= Instructions =
a. Set down, word for word, the passage of the court judgment excerpt between "Thus, the rules" and "application in Bombay.", inclusive.
b. Answer these questions using the court judgment excerpt, labeling each answer with the matching numeral.
(i) What order is sought to require the Home Office to issue a certificate of patriality?
(ii) Who does the Home Office consider can most satisfactorily deal with the application?
(iii) Which year's Immigration Rules contain the brief reference in r 4?

= Text excerpt =
☆ ☆ ☆ ☆
Next there is an application for a writ of habeas corpus, the basis of which is of course that the lady and children are wrongly detained and entitled to be released by issue of that writ. But, as has been said more than once in the past, this type of case is not really a habeas corpus case at all. This is not a case in which the lady's rights of movement are restricted. She can leave the country at a moment's notice if she wants to. The proper relief to test the validity of an immigration officer's decision is certainly not habeas corpus because it cannot take the matter any further. It follows that if we are right in rejecting the application for certiorari, the writ of habeas corpus will be refused also.

But that is not the end of the matter because there is a further application for relief, and it is sought to obtain an order of mandamus to require the Home Office to issue a certificate of patriality and thus to supply the lady with the one qualification which she lacks and needs on the way in which the case has been presented on her behalf. This is a matter which has caused me, speaking for myself, rather more concern than the other aspects of it because although the Act clearly contemplates that the rules should deal with how a certificate of patriality is to be issued and by whom, all one finds in the Immigration Rules (1973) is the very brief reference in r 4, which I have already read, which seems to suggest that anyone who wants such a certificate can go either to the Home Office or to the British government representative in any overseas country.

In fact whilst the lady and her children have been in this country application has been made directly to the Home Office for the issue of a certificate of patriality, and the Home Office has refused and has given as its grounds of refusal, in what is obviously intended to be a formal determination, the following reasons:

'Your letter is being treated as an application for a certificate of patriality. It is considered that the application can be most satisfactorily dealt with by the entry certificate officer at the British Deputy High Commission in Bombay, who is a British Government representative in India for the purposes of paragraph 4 of the Immigration Rules for Control on Entry: Commonwealth Citizens (HC 79).'

Thus, the rules apparently authorise an application to the Home Office or to the country of origin. In this case the Home Secretary's representative is saying that it is considered that the application can be most satisfactorily dealt with by the application in Bombay.
☆ ☆ ☆ ☆
Stored data
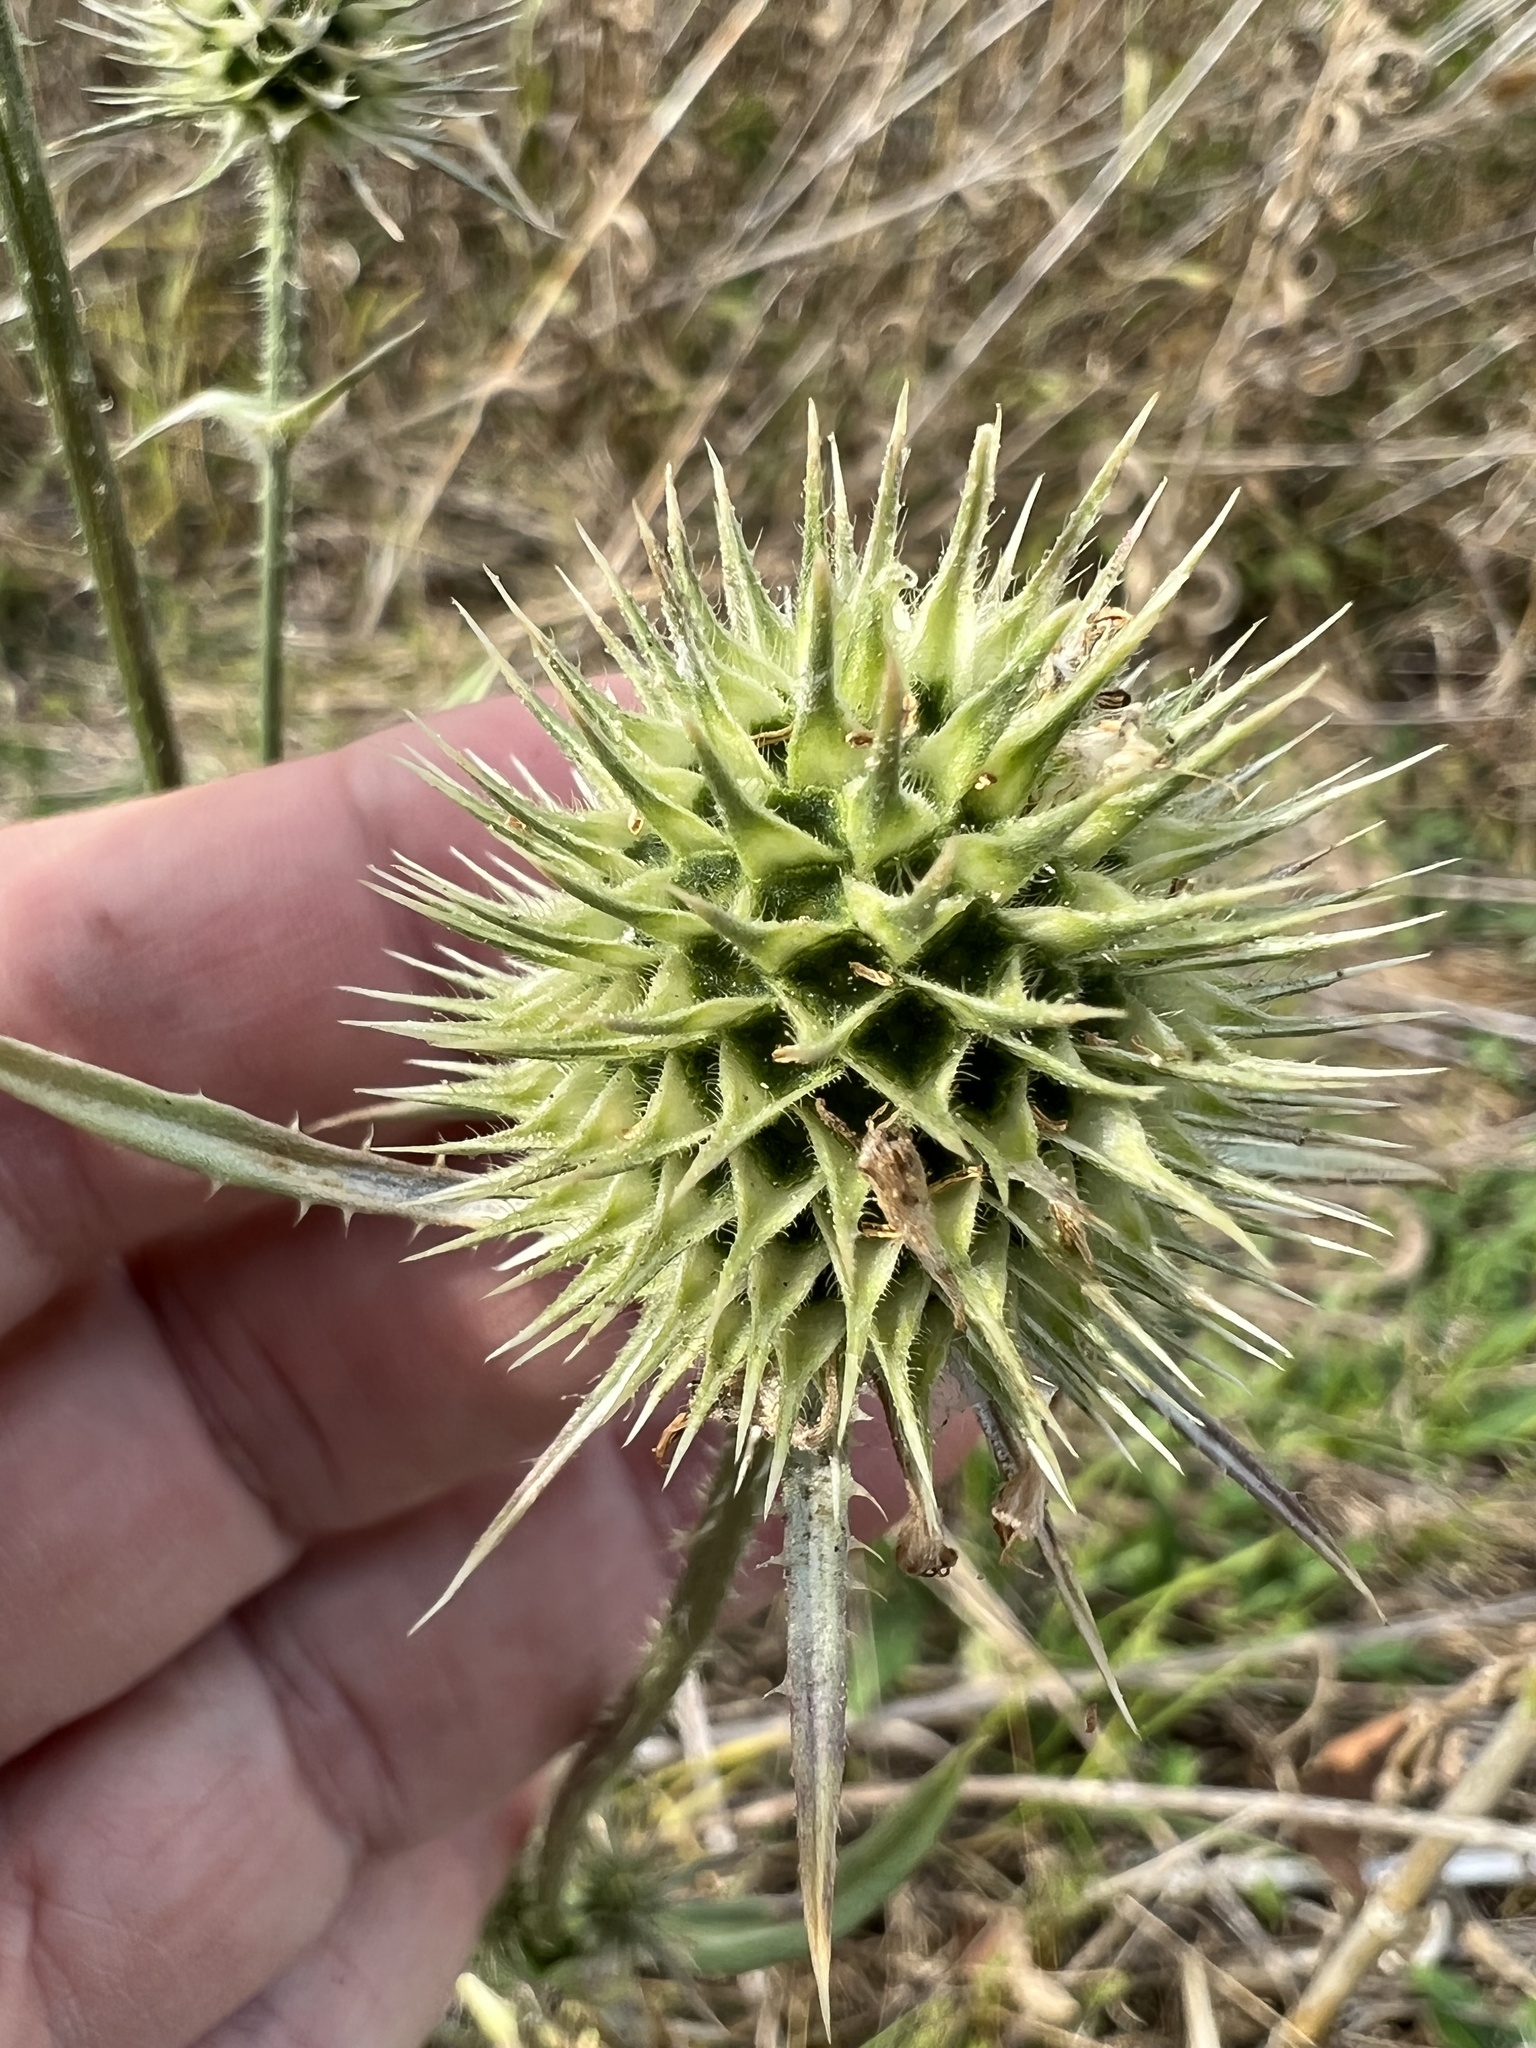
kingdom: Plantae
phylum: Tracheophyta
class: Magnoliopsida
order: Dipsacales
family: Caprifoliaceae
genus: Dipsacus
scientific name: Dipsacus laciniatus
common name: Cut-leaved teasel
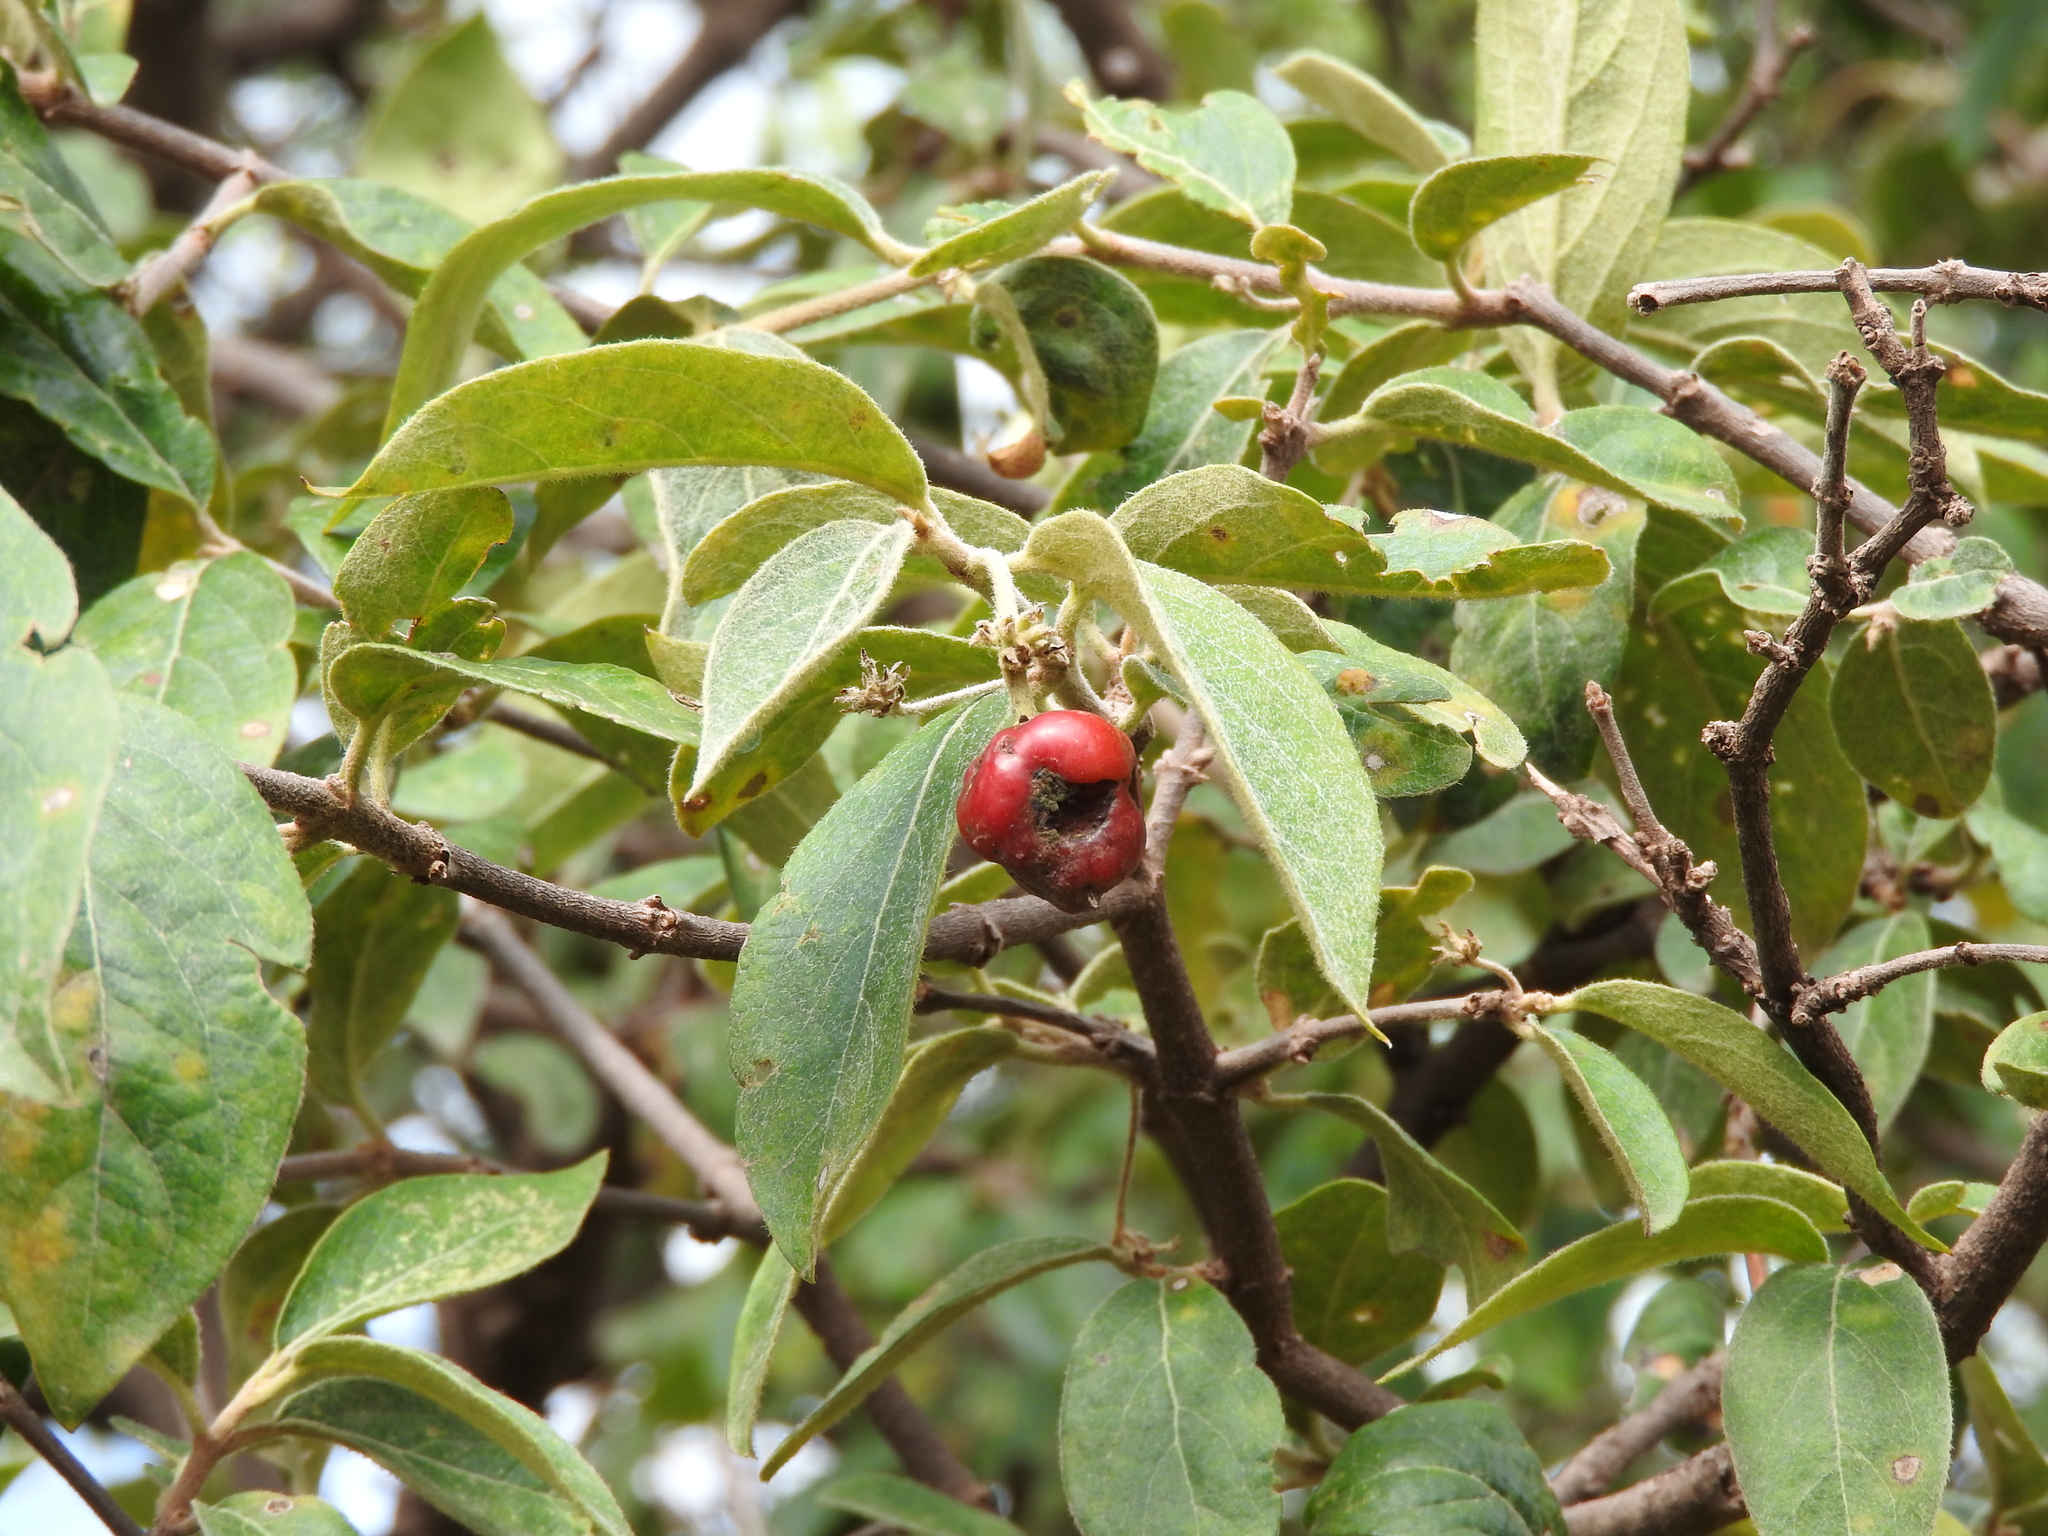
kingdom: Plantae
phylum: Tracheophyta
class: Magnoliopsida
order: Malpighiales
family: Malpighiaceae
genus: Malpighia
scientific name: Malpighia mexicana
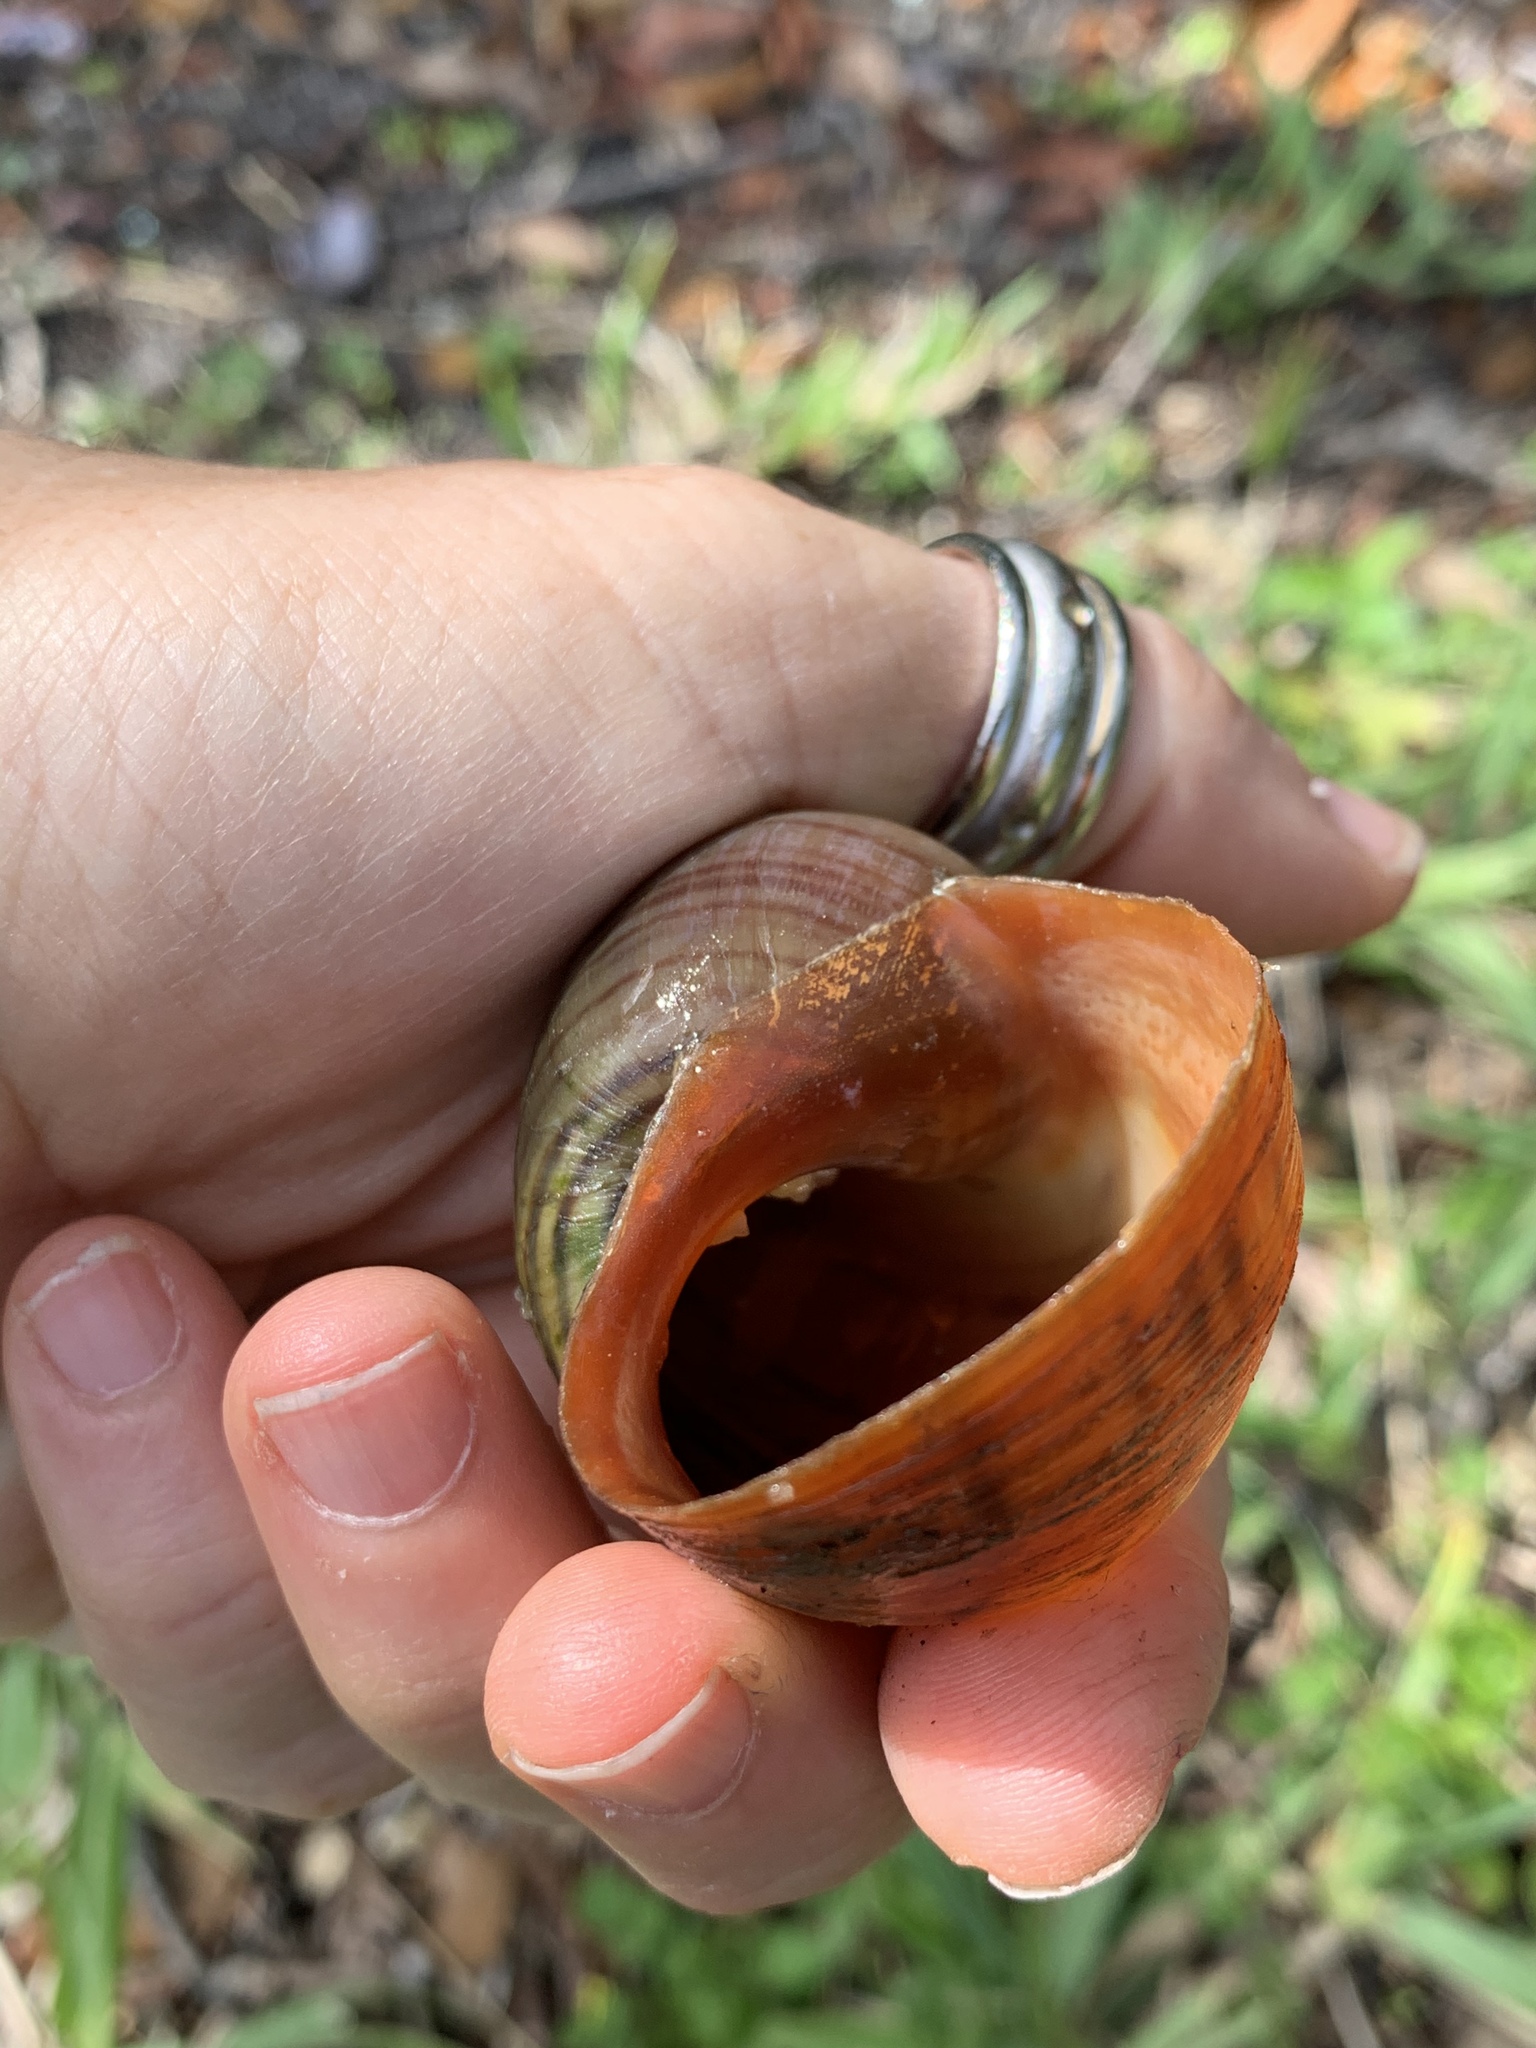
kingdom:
☆ ☆ ☆ ☆
= Complete answers =
a.
Thus, the rules apparently authorise an application to the Home Office or to the country of origin. In this case the Home Secretary's representative is saying that it is considered that the application can be most satisfactorily dealt with by the application in Bombay.

b.
(i) An order of mandamus.
(ii) The entry certificate officer at the British Deputy High Commission in Bombay.
(iii) 1973.